▼
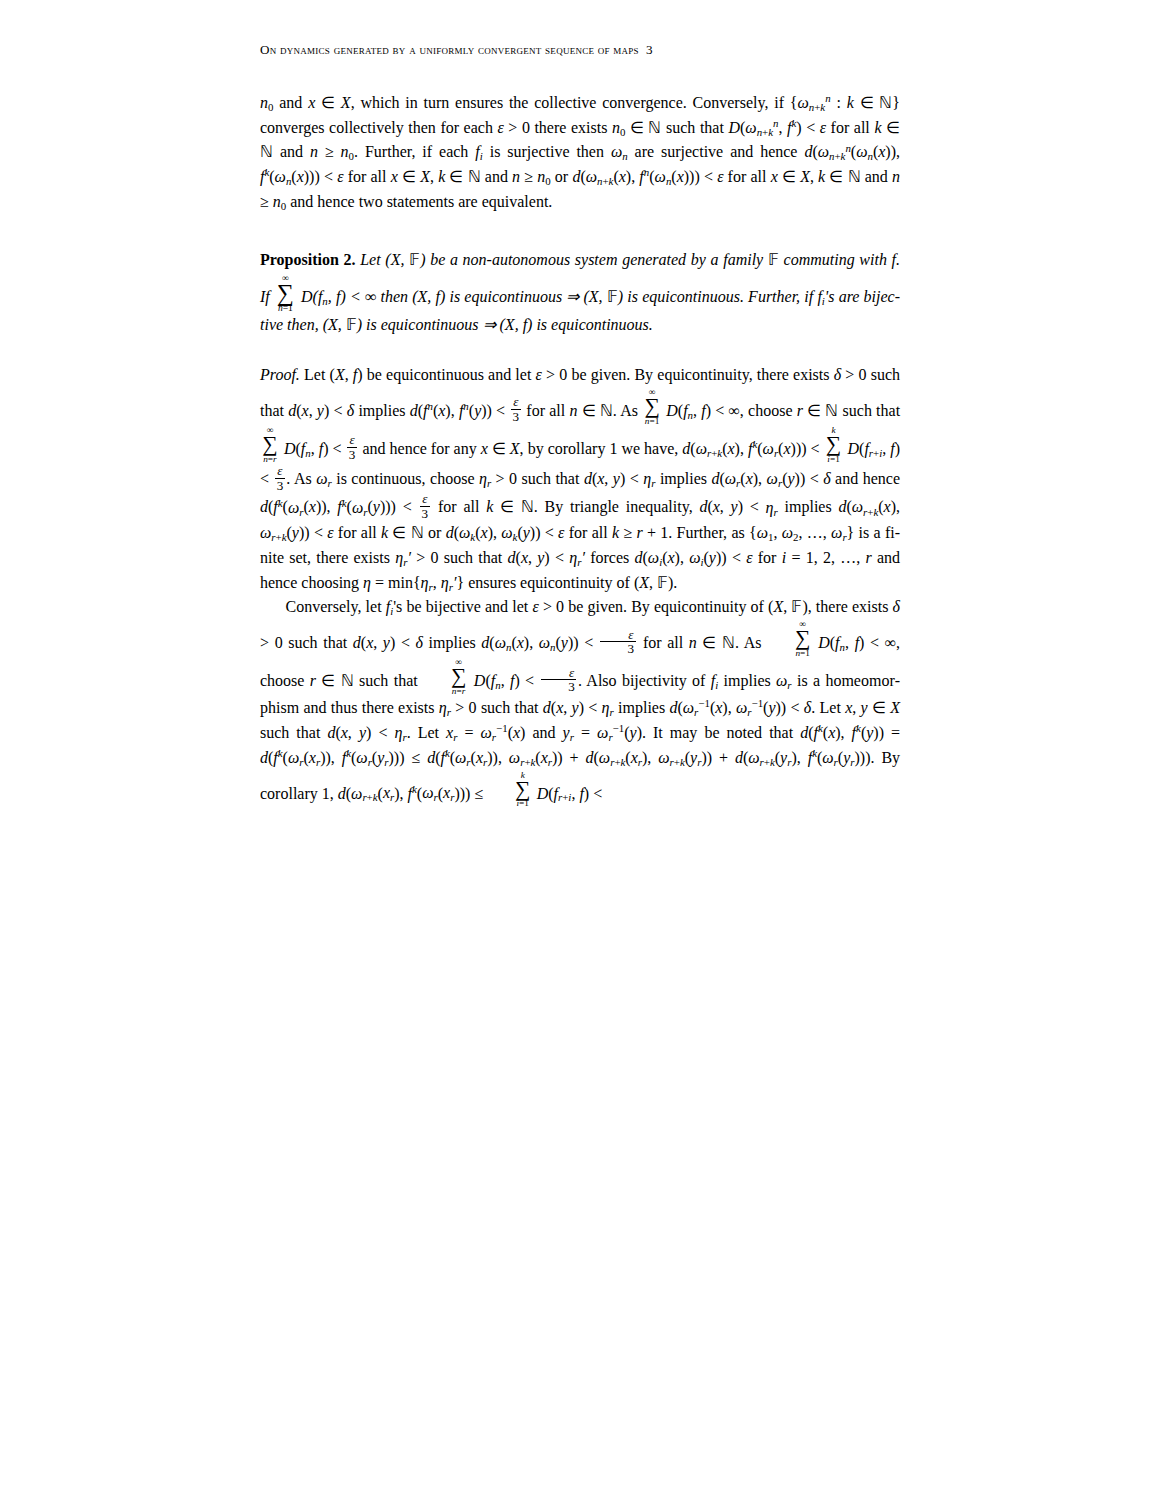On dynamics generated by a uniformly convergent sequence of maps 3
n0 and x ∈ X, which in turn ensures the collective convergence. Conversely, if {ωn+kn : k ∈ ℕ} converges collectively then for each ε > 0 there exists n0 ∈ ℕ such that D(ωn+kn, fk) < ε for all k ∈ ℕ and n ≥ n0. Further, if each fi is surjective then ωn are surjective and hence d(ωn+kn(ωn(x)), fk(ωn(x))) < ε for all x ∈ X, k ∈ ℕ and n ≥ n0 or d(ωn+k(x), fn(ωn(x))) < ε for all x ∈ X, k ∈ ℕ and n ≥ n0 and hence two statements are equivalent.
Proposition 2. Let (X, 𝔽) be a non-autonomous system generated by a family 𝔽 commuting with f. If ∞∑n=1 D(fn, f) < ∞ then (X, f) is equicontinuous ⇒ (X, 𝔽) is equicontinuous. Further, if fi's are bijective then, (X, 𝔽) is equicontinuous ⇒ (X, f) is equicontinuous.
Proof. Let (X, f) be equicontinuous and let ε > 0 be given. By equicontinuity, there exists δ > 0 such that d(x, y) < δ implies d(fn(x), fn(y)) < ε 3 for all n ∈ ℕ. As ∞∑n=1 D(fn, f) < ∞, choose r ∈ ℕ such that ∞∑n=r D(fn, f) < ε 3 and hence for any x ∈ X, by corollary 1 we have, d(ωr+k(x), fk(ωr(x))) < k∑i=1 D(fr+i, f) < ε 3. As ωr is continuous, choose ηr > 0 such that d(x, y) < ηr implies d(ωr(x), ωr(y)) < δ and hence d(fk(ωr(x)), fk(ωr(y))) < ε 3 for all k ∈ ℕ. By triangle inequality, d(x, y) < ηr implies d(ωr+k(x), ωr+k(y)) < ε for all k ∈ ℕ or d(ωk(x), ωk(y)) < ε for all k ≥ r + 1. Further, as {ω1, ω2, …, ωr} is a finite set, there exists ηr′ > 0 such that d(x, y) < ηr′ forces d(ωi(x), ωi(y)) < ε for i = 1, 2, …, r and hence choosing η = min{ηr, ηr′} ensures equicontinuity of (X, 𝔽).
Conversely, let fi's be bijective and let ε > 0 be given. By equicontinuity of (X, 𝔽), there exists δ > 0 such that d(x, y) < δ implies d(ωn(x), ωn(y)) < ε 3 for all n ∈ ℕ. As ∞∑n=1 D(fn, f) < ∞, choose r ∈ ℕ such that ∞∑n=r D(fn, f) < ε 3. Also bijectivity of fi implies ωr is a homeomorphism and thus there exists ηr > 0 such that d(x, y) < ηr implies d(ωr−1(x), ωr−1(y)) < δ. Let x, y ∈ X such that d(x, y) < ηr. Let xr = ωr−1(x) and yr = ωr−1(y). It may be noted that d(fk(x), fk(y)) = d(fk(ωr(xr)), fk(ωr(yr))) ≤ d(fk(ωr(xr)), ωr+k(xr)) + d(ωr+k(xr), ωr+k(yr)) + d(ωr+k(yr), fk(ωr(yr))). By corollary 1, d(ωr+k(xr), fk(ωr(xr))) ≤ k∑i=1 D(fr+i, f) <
▲
▼
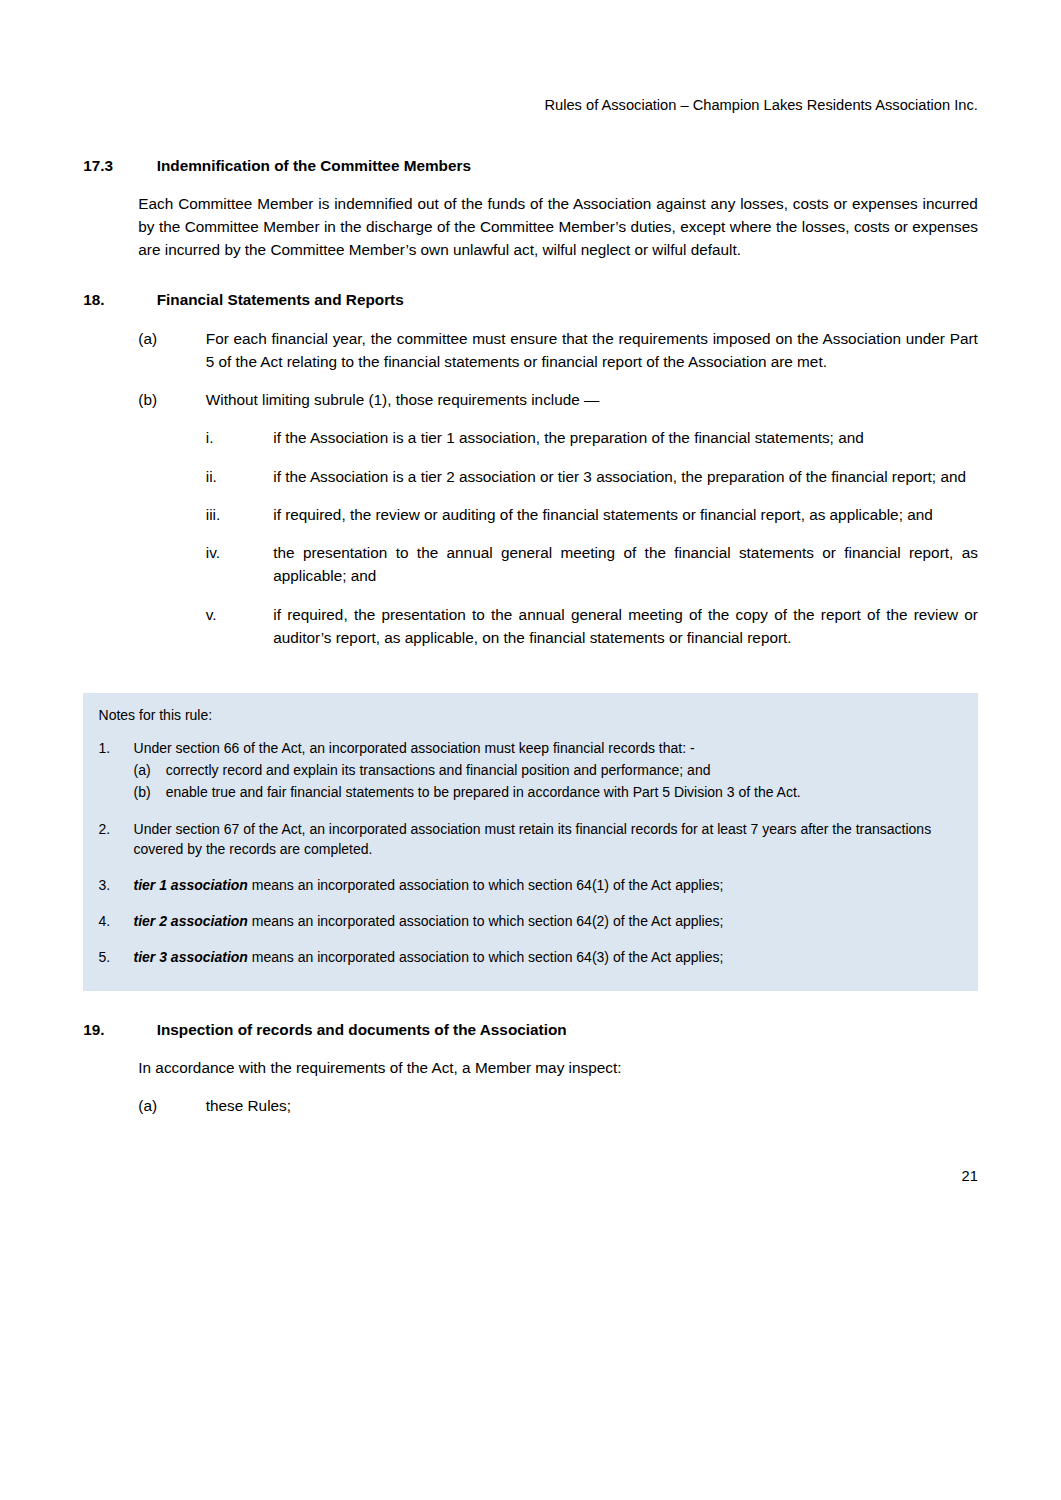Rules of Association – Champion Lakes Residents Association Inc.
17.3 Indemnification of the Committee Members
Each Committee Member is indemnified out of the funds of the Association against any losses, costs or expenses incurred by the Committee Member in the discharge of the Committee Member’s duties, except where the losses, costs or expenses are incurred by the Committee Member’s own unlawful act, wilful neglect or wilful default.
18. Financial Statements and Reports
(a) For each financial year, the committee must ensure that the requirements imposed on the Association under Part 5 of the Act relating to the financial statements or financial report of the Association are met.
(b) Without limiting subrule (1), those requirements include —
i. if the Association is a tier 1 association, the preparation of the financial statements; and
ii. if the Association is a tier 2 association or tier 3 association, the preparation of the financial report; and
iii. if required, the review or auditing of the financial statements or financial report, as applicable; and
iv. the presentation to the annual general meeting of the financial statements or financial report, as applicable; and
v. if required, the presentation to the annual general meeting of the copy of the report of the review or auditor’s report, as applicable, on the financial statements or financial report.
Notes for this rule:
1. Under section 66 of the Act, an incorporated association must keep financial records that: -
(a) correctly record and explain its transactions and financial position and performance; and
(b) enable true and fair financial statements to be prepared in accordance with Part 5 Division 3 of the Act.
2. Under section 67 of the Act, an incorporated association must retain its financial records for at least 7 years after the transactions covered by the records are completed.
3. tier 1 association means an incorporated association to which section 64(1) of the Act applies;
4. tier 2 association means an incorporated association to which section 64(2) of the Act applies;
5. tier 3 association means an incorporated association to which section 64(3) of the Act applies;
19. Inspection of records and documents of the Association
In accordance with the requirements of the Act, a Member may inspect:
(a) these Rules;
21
▲
▼
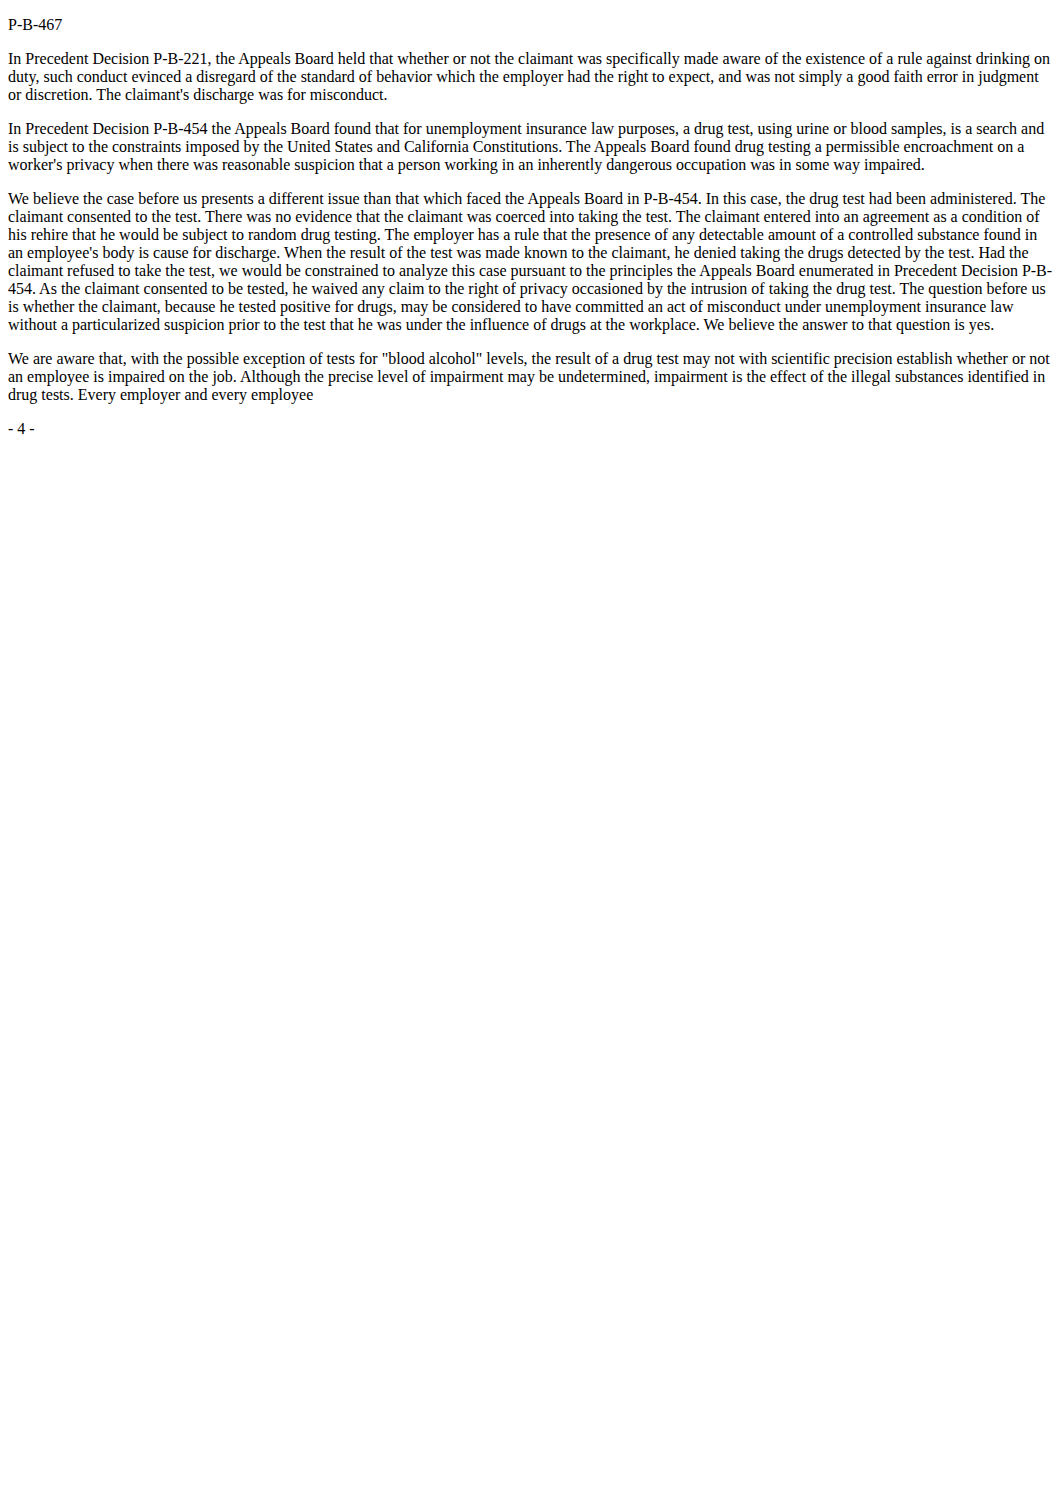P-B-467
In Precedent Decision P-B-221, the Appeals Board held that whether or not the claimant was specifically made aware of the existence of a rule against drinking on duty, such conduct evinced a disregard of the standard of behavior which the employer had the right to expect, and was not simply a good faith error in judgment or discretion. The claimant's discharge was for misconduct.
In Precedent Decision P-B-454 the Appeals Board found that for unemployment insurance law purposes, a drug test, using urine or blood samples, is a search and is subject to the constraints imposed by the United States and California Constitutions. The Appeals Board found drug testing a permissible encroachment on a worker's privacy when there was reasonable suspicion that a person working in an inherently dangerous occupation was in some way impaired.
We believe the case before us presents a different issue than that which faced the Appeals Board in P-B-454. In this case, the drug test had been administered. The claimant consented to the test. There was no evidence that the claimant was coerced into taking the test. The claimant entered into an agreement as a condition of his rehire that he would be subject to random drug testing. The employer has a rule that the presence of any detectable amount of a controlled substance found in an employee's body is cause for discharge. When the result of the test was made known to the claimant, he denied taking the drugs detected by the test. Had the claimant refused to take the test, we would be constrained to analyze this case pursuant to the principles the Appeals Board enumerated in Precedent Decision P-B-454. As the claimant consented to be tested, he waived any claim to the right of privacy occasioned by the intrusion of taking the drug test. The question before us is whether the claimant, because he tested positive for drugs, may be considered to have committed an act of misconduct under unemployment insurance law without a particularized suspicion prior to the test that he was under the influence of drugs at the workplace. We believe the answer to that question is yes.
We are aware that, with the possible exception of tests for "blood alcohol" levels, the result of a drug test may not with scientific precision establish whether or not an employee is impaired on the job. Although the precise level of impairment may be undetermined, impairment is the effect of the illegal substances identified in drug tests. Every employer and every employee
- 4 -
▲
** EXERCISE DESCRIPTION **
If a line in the records contains "general", report it.

** THE COMPLETED TASK **
iv. the presentation to the annual general meeting of the financial statements or financial report, as applicable; and
v. if required, the presentation to the annual general meeting of the copy of the report of the review or auditor’s report, as applicable, on the financial statements or financial report.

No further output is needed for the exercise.